▶ **Records to process**
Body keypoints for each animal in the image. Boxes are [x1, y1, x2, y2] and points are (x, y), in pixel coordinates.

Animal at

==

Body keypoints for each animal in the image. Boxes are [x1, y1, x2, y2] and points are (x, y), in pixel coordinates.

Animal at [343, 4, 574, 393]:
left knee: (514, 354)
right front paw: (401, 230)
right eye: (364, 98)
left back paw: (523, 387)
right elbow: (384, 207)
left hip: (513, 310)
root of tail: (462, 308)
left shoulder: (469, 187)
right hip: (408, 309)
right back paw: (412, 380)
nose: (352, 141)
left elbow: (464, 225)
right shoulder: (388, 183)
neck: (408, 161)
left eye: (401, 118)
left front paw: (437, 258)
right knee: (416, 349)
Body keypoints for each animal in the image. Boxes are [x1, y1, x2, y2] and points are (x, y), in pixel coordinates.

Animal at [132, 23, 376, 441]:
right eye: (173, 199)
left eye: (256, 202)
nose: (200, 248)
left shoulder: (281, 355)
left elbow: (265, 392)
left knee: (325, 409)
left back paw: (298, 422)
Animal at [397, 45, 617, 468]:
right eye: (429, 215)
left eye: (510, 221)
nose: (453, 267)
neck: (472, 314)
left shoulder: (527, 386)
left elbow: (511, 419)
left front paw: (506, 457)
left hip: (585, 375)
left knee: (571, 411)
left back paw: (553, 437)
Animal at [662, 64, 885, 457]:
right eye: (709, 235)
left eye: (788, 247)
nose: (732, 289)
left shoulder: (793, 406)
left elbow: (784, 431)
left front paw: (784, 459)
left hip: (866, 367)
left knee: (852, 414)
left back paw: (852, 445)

▶ **Work to complete**
Please give an exact copy of the lines above, beginning with the line containing "left hip: (585, 375)" and running through the line containing "left back paw: (852, 445)", and of no other lines.

▶ **Response box**
left hip: (585, 375)
left knee: (571, 411)
left back paw: (553, 437)
Animal at [662, 64, 885, 457]:
right eye: (709, 235)
left eye: (788, 247)
nose: (732, 289)
left shoulder: (793, 406)
left elbow: (784, 431)
left front paw: (784, 459)
left hip: (866, 367)
left knee: (852, 414)
left back paw: (852, 445)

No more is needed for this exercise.